- **Your goal**: Lines holding the string "down" are the ones to copy from this listing.

- **Provided material**:
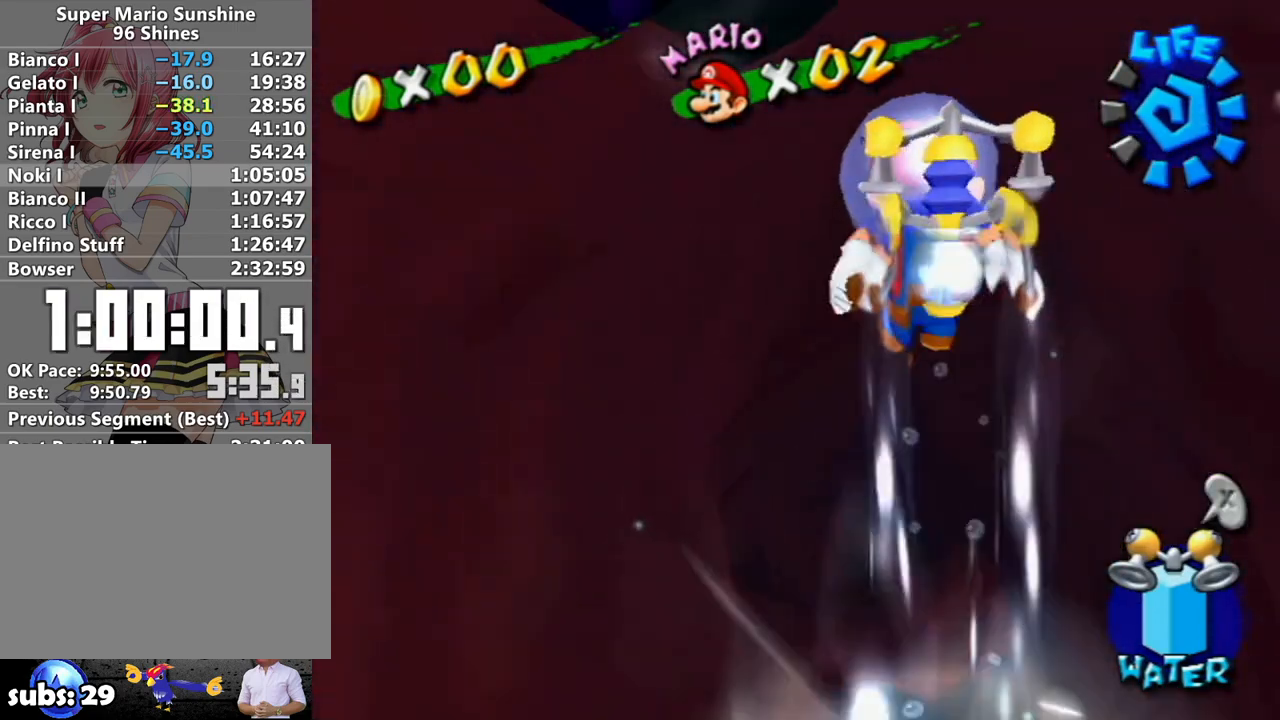
{"buttons": [], "left_stick": "down-left", "right_stick": "center", "events": [[17, "R1", "up"], [150, "left_stick", "center"], [417, "left_stick", "down-left"]]}
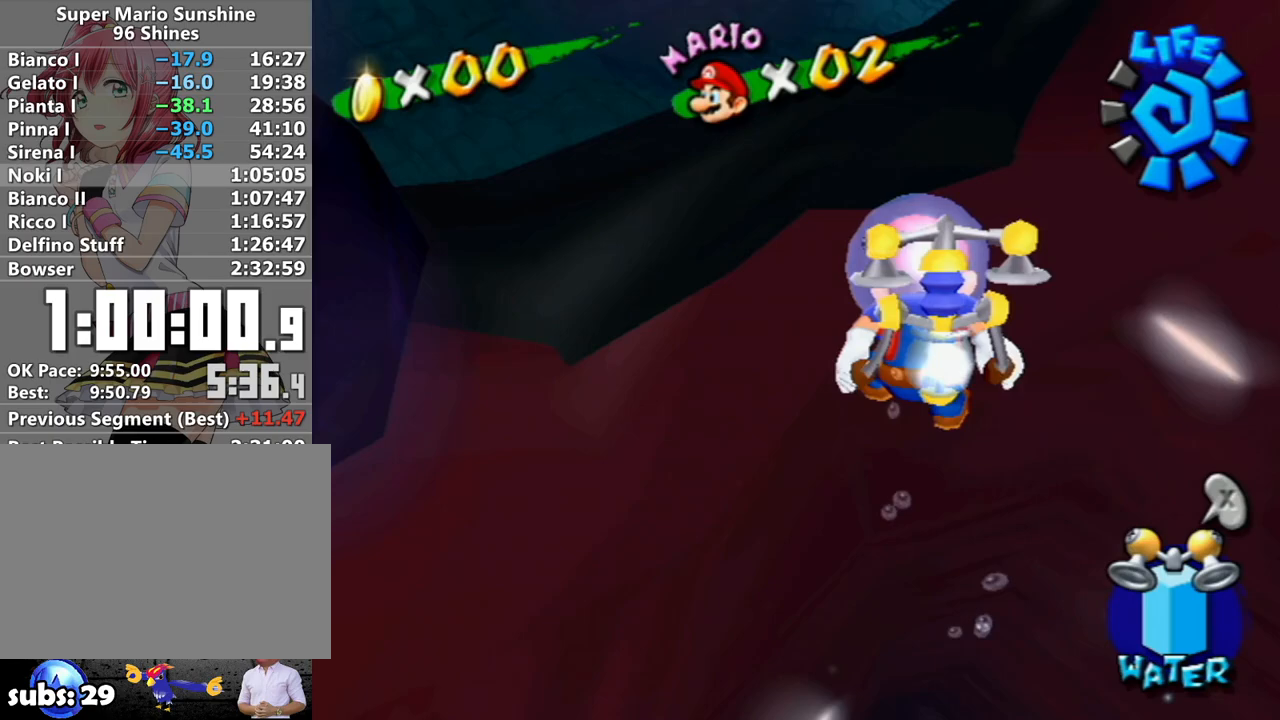
{"buttons": [], "left_stick": "center", "right_stick": "center", "events": [[83, "left_stick", "right"], [183, "left_stick", "center"], [367, "left_stick", "right"], [450, "left_stick", "center"]]}
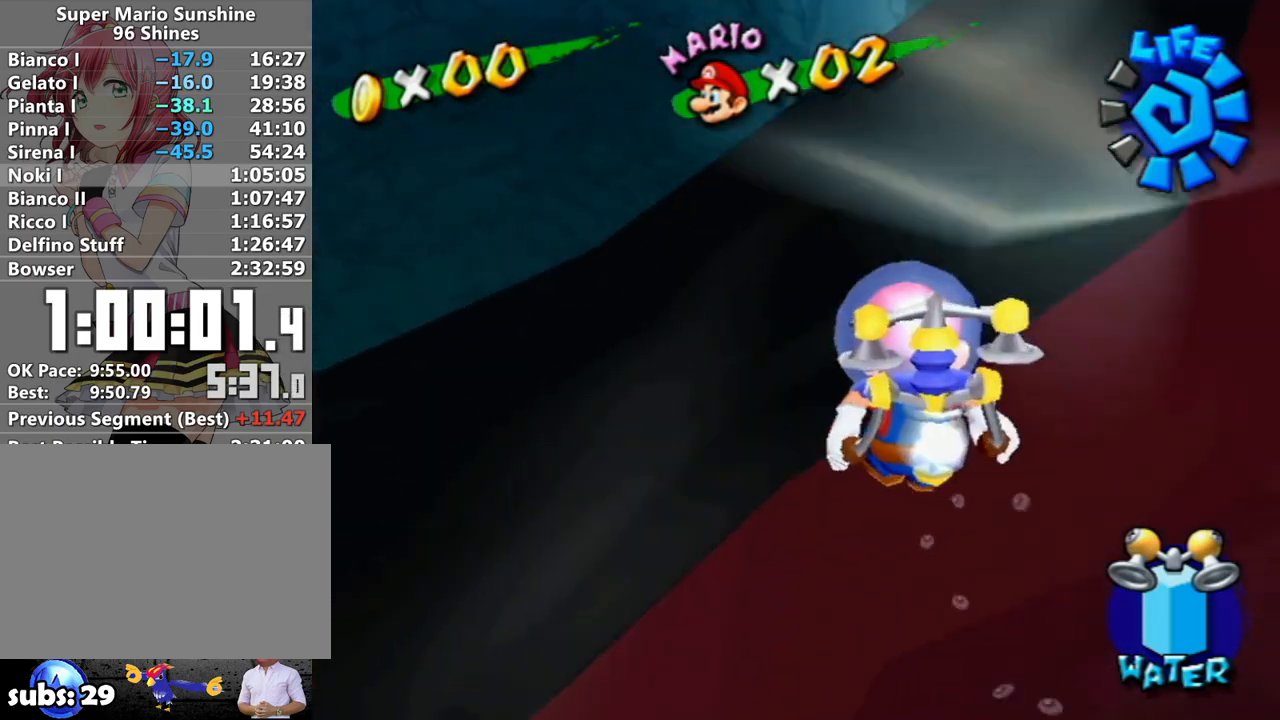
{"buttons": [], "left_stick": "down-right", "right_stick": "center", "events": [[50, "R1", "down"], [150, "R1", "up"], [433, "left_stick", "down-right"]]}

- **Result of the task**:
{"buttons": [], "left_stick": "down-left", "right_stick": "center", "events": [[17, "R1", "up"], [150, "left_stick", "center"], [417, "left_stick", "down-left"]]}
{"buttons": [], "left_stick": "down-right", "right_stick": "center", "events": [[50, "R1", "down"], [150, "R1", "up"], [433, "left_stick", "down-right"]]}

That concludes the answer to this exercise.